- [WHAT THE TASK ASKS]: Could you write out the material again, changing "Download" to "PDF" and keeping everything else the same, with the pictures left out?

****************************************

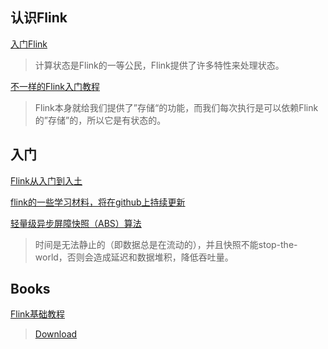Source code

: ## 认识Flink

[入门Flink](https://zhuanlan.zhihu.com/p/85086072)
>计算状态是Flink的一等公民，Flink提供了许多特性来处理状态。

[不一样的Flink入门教程](https://segmentfault.com/a/1190000038292061)
>Flink本身就给我们提供了”存储“的功能，而我们每次执行是可以依赖Flink的”存储”的，所以它是有状态的。

## 入门

[Flink从入门到入土](https://www.cnblogs.com/javazhiyin/p/13597319.html)

[flink的一些学习材料，将在github上持续更新](https://github.com/pierre94/flink-notes)

[轻量级异步屏障快照（ABS）算法](https://www.jianshu.com/p/3093f6d92750)
>时间是无法静止的（即数据总是在流动的），并且快照不能stop-the-world，否则会造成延迟和数据堆积，降低吞吐量。

## Books

[Flink基础教程](https://book.douban.com/subject/30283622/)
>[Download](https://github.com/pierre94/flink-notes/blob/master/books/Flink%E5%9F%BA%E7%A1%80%E6%95%99%E7%A8%8B.pdf
)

****************************************

- [RESULT OF THE EXERCISE]:
Source code

: ## 认识Flink

[入门Flink](https://zhuanlan.zhihu.com/p/85086072)
>计算状态是Flink的一等公民，Flink提供了许多特性来处理状态。

[不一样的Flink入门教程](https://segmentfault.com/a/1190000038292061)
>Flink本身就给我们提供了”存储“的功能，而我们每次执行是可以依赖Flink的”存储”的，所以它是有状态的。

## 入门

[Flink从入门到入土](https://www.cnblogs.com/javazhiyin/p/13597319.html)

[flink的一些学习材料，将在github上持续更新](https://github.com/pierre94/flink-notes)

[轻量级异步屏障快照（ABS）算法](https://www.jianshu.com/p/3093f6d92750)
>时间是无法静止的（即数据总是在流动的），并且快照不能stop-the-world，否则会造成延迟和数据堆积，降低吞吐量。

## Books

[Flink基础教程](https://book.douban.com/subject/30283622/)
>[PDF](https://github.com/pierre94/flink-notes/blob/master/books/Flink%E5%9F%BA%E7%A1%80%E6%95%99%E7%A8%8B.pdf
)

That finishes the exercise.